(Stored items)

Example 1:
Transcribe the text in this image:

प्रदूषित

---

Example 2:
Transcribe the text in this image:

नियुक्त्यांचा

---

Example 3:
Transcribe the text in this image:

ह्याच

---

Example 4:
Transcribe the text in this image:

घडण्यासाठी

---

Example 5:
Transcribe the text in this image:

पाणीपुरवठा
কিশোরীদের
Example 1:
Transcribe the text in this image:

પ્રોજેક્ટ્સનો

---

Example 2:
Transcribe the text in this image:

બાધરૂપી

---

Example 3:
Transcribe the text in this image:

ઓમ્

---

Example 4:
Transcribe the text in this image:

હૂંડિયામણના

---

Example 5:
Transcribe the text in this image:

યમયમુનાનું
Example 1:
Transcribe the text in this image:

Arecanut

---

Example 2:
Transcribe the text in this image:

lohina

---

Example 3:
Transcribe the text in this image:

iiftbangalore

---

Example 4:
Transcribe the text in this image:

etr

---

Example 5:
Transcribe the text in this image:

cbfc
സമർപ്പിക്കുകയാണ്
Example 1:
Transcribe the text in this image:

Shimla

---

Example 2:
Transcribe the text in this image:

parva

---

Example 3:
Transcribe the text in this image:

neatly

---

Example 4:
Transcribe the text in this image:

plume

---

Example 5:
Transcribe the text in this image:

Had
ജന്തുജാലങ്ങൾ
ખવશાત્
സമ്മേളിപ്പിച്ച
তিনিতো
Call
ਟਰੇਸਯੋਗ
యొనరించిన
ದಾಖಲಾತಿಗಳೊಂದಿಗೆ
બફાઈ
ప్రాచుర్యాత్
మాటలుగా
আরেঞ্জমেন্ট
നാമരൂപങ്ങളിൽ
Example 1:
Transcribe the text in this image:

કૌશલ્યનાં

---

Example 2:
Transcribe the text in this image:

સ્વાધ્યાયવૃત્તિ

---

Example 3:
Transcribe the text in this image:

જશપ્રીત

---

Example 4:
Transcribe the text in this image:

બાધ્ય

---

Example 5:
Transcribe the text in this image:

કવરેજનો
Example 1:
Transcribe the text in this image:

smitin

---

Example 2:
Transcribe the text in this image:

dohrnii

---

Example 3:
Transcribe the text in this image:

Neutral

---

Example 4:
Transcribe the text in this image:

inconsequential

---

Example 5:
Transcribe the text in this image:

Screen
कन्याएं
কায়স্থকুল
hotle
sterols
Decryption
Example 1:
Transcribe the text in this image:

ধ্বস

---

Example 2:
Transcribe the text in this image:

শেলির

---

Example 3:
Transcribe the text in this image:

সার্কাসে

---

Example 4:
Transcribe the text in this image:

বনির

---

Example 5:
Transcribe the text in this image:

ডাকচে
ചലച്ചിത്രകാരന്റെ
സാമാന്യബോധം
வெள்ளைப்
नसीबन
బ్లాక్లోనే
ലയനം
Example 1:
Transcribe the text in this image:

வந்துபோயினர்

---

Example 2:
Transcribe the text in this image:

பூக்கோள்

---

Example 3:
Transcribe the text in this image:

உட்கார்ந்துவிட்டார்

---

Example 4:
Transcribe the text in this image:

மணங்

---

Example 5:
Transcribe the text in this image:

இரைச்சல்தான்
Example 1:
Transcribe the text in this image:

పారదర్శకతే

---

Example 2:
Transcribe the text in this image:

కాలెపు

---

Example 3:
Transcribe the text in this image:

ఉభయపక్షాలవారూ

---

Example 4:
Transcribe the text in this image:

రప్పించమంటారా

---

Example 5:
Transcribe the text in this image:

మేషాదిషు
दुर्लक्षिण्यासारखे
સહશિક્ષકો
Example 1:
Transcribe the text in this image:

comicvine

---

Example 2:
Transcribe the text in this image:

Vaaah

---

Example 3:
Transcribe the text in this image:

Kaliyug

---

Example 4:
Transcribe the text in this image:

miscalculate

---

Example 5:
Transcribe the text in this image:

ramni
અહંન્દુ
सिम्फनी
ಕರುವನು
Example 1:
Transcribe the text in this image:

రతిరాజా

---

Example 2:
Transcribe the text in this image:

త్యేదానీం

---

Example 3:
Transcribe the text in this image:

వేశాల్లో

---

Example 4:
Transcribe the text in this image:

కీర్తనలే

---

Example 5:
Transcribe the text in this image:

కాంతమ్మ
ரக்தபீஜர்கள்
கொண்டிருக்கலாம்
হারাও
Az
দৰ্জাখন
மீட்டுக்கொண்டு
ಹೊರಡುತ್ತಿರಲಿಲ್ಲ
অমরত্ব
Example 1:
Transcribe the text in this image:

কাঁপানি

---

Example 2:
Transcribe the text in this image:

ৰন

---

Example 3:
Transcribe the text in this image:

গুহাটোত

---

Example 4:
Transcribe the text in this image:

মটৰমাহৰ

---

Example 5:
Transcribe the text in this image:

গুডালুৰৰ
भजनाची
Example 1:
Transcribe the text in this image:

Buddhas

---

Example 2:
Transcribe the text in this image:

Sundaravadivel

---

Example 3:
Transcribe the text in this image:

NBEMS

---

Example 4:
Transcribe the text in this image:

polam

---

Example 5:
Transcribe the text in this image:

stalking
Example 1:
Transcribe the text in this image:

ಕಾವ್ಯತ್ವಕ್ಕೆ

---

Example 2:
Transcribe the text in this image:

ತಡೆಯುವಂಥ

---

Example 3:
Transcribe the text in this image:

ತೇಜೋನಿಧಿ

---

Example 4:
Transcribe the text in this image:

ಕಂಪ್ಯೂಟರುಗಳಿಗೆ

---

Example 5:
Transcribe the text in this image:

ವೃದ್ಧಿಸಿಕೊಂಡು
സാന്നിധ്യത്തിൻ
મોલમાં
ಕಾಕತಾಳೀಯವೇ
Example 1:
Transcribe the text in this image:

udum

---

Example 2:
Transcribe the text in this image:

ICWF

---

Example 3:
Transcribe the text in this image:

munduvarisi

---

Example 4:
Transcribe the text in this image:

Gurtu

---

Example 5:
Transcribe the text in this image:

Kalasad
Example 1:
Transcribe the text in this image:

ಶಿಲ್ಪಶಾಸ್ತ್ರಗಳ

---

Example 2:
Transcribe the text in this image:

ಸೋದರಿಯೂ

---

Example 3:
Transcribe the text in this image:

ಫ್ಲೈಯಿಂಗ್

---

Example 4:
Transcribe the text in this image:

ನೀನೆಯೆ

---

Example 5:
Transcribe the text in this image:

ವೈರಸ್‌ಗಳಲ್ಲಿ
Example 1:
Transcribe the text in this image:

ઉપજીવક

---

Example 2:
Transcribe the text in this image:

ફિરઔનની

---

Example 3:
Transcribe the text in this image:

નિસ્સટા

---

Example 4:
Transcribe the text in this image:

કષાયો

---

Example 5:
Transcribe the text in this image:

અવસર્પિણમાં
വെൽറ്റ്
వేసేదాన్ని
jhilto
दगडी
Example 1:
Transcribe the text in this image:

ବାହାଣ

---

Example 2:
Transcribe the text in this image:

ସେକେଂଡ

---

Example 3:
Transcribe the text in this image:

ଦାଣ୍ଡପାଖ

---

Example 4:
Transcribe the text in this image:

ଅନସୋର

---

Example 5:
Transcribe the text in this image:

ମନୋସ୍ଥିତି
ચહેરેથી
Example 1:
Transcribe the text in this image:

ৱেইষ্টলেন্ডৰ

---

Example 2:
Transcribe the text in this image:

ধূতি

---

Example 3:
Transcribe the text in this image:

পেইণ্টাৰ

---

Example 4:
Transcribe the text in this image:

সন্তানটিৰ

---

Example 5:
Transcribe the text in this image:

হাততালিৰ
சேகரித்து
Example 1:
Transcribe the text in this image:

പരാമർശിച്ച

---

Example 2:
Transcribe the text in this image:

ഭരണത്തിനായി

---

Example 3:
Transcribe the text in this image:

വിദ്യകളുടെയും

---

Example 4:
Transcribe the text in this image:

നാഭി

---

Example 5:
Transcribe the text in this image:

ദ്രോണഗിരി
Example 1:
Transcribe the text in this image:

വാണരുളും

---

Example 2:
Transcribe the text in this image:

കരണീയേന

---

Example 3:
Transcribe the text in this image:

▸ **WRITTEN REQUEST**:
Lay out the material from its start through the line containing "സമർപ്പിക്കുകയാണ്" as a two-column CSV headed instruction and answer, with one row per instruction. Put the instruction text and its answer each in a single quoted field, and replace line breaks with spaces.

▸ **COMPLETED EXERCISE**:
instruction,answer
"Example 1: Transcribe the text in this image:","प्रदूषित"
"--- Example 2: Transcribe the text in this image:","नियुक्त्यांचा"
"--- Example 3: Transcribe the text in this image:","ह्याच"
"--- Example 4: Transcribe the text in this image:","घडण्यासाठी"
"--- Example 5: Transcribe the text in this image:","पाणीपुरवठा কিশোরীদের"
"Example 1: Transcribe the text in this image:","પ્રોજેક્ટ્સનો"
"--- Example 2: Transcribe the text in this image:","બાધરૂપી"
"--- Example 3: Transcribe the text in this image:","ઓમ્"
"--- Example 4: Transcribe the text in this image:","હૂંડિયામણના"
"--- Example 5: Transcribe the text in this image:","યમયમુનાનું"
"Example 1: Transcribe the text in this image:","Arecanut"
"--- Example 2: Transcribe the text in this image:","lohina"
"--- Example 3: Transcribe the text in this image:","iiftbangalore"
"--- Example 4: Transcribe the text in this image:","etr"
"--- Example 5: Transcribe the text in this image:","cbfc സമർപ്പിക്കുകയാണ്"